His bags were already packed—one carry-on, one stowable hard case—and waiting by the door.

Everything Jeff wanted from his former life was inside those bags.

The personal items he didn’t want to save had already been burned or dumped.

Everything else he owned would be left to rot, and good riddance.

He was done with LA. He didn’t even want to shower one last time in this crappy overpriced place.

Jeff Penney would rather rinse the last remnants of this ugly, gross city off his body when he was resting comfortably in paradise. Or at least when he was on his way there.

He pulled on his leather jacket, slung the strap of the carry-on over his shoulder, grabbed the hard case, and left his apartment. He didn’t bother locking the door behind him; he didn’t even close it. Have at it, squatters . That would make the forensics unit’s job a little messier.

His carmine-red Porsche 911, his beautiful baby girl, was waiting under a tarp in the garage beneath his apartment complex.

Of all the things he was leaving behind, the Porsche was what he’d miss most. Jeff hadn’t taken her out as often as he would have liked; he was forever worried that some jerk would key her body in a parking lot somewhere out of sheer jealousy.

Now it’s time for one last ride, baby.

Jeff threw aside the tarp, stuffed his bags in the small trunk, and fired up the 911. He raced through the garage and was annoyed by how long the exit gate took to crank itself open.

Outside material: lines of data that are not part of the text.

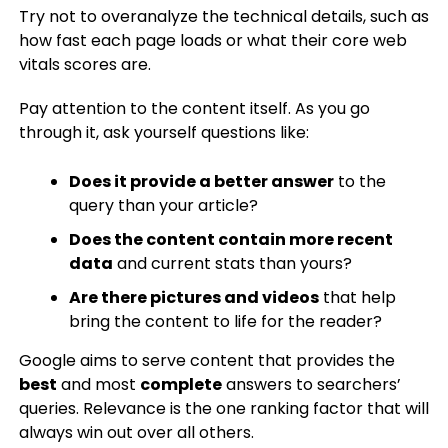
Try not to overanalyze the technical details, such as
how fast each page loads or what their core web
vitals scores are.
Pay attention to the content itself. As you go
through it, ask yourself questions like:
Does it provide a better answer
to the
query than your article?
Does the content contain more recent
data
and current stats than yours?
Are there pictures and videos
that help
bring the content to life for the reader?
Google aims to serve content that provides the
best
and most
complete
answers to searchers’
queries. Relevance is the one ranking factor that will
always win out over all others.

Once outside, he roared down Angeleno toward the I-5 on-ramp, headed north. Goodbye, job. Goodbye, Burbank. Goodbye, lousy post-divorce crash pad. Goodbye to all the drama, professional and otherwise.

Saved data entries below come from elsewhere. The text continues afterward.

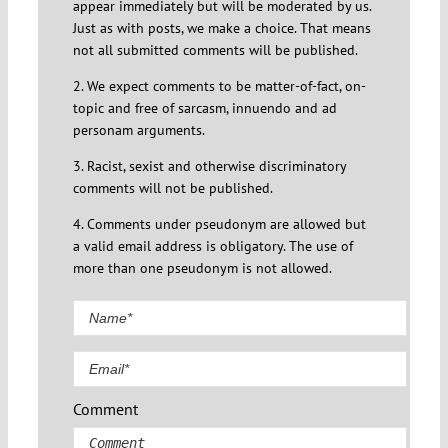
appear immediately but will be moderated by us.
Just as with posts, we make a choice. That means
not all submitted comments will be published.
2. We expect comments to be matter-of-fact, on-
topic and free of sarcasm, innuendo and ad
personam arguments.
3. Racist, sexist and otherwise discriminatory
comments will not be published.
4. Comments under pseudonym are allowed but
a valid email address is obligatory. The use of
more than one pseudonym is not allowed.
Comment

The best thing about driving through LA at three in the morning was that you pretty much had the city to yourself.

Jeff drove fast but not too fast; he didn’t need to be pulled over by some bored rookie on a last-out shift.

From now until the moment he landed at his final destination, he couldn’t leave any traces.

Jeff glanced in his rearview and saw another car—a black Dodge Durango—about half a football field behind him.

The Durango seemed to be keeping pace with him.

Maybe it was some idiot coming home late from a party or some poor sap reporting for his construction job at stupid o’clock in the morning. But maybe…

Maybe it was something else.

The Durango never got any closer, which was a little worrying.

Cars almost never stayed in lockstep with each other on LA freeways; somebody was always trying to overtake you.

But just as Jeff started to wonder if he should hop off the freeway and shake the guy, the Durango took the Osborne Street exit and disappeared into the hinterlands of the San Fernando Valley.

Okay, Penney, take a deep breath. This was no time to succumb to paranoia. All his dreams were about to come true.

Jeff’s 911 blasted up the I-5. He turned on his CD player to see what he’d left inside the last time he’d driven his baby. Turned out to be an Eagles album, The Long Run, with Joe Walsh whining away about being “In the City.” He wanted to laugh.

Not for long, Joe.

Jeff Penney was going to a magical land far, far away from the cesspool of El Lay. And he’d be traveling there with enough money to…

Well, to do absolutely anything he wanted.